PASSAGE FOR REVIEW section start
KDE Klipper-like Clipboard Actions for Windows, Using Power Automate
I have an unusual use case in my Trilium setup; there’s the actual Trilium server endpoint, accessible only within my internal network but has 100% Trilium functionality. And then, as of today, there’s txt.otl-hga.net, which is basically a thin nginx config that checks to make sure you’re accessing an intentionally public URL before letting you through, effectively only allowing access to my explicitly shared notes.
Trilium, for the most part, supports this configuration just fine. At one point, they even ran their official website on a Trilium instance, so stuff like this is not unheard of within the Trilium community. The only gotcha is, when I share a note, the URL that appears within the Trilium UI points to the Wireguard endpoint, and most folks can’t get to my note from there.
PASSAGE FOR REVIEW section end
EXERCISE: Repeat word for word the part of the Trilium post that opens with the words "Trilium, for the" and closes with "note from there.". The rows after this point are separate from the Trilium post.
DATA EXCERPTS section start
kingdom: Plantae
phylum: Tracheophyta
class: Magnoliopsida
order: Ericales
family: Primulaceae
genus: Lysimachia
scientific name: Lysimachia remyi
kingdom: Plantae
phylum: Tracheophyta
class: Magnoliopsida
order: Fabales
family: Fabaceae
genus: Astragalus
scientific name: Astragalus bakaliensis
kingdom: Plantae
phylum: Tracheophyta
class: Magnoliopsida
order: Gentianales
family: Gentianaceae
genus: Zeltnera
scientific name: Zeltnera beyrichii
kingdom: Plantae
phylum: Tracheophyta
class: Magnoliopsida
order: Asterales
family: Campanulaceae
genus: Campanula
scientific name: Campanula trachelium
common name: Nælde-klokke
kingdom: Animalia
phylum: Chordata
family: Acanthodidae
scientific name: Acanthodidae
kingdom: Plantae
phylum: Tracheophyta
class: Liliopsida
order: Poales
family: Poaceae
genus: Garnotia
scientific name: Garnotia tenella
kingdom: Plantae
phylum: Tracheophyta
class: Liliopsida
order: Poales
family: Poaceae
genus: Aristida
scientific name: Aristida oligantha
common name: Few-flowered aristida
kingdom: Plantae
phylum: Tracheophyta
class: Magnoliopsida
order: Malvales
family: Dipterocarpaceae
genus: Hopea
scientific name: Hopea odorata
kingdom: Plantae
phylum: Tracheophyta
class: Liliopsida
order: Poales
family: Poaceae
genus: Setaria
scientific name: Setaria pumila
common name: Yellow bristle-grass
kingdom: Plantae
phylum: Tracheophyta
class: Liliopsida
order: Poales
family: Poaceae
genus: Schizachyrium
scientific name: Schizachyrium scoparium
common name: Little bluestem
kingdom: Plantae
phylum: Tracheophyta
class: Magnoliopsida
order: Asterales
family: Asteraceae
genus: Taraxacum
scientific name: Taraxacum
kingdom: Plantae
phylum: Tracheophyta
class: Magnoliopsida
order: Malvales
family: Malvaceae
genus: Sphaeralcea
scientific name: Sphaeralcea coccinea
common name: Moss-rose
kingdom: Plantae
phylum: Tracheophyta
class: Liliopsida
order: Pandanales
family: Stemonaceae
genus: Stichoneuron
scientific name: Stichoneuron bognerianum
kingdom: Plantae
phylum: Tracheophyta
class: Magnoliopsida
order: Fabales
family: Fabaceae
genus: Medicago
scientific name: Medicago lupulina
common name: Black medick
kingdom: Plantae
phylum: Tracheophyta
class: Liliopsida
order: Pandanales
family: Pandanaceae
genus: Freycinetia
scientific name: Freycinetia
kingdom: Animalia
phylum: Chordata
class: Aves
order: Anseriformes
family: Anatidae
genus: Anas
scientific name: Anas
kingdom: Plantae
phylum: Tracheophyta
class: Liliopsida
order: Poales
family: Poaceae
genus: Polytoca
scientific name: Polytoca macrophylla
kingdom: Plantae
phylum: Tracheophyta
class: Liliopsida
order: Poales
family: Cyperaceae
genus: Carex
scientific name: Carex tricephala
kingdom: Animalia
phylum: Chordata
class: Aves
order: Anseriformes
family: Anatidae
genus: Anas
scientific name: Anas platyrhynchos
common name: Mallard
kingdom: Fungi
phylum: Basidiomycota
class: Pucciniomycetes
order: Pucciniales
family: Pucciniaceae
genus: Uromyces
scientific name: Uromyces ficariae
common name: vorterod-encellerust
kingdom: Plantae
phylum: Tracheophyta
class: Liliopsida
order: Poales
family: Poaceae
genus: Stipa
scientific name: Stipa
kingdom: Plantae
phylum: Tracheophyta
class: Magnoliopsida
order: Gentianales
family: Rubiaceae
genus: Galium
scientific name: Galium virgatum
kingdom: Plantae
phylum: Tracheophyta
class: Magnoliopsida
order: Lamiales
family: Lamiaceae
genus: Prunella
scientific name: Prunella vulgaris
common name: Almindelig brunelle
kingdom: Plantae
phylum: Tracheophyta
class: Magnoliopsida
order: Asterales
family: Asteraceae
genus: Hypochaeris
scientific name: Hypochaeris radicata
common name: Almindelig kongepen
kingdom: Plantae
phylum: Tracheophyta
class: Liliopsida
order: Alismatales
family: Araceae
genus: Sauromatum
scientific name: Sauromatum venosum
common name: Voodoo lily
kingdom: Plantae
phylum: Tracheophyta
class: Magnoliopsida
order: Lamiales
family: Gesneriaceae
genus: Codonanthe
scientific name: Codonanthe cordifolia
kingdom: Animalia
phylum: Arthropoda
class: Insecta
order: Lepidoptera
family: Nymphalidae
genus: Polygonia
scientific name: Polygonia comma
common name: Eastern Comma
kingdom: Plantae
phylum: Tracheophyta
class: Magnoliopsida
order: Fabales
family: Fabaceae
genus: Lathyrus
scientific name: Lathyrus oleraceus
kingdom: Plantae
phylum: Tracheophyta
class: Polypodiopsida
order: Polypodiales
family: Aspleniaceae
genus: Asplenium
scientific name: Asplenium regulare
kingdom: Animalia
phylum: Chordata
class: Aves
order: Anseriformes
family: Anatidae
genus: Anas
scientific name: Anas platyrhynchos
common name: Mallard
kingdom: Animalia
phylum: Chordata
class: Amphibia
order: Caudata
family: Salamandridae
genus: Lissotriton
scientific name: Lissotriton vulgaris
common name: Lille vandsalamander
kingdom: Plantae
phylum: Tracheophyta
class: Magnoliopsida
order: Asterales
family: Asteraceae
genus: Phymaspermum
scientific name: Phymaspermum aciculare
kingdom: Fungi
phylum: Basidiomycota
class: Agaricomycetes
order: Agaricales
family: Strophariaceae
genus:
DATA EXCERPTS section end
TASK SOLUTION:
Trilium, for the most part, supports this configuration just fine. At one point, they even ran their official website on a Trilium instance, so stuff like this is not unheard of within the Trilium community. The only gotcha is, when I share a note, the URL that appears within the Trilium UI points to the Wireguard endpoint, and most folks can’t get to my note from there.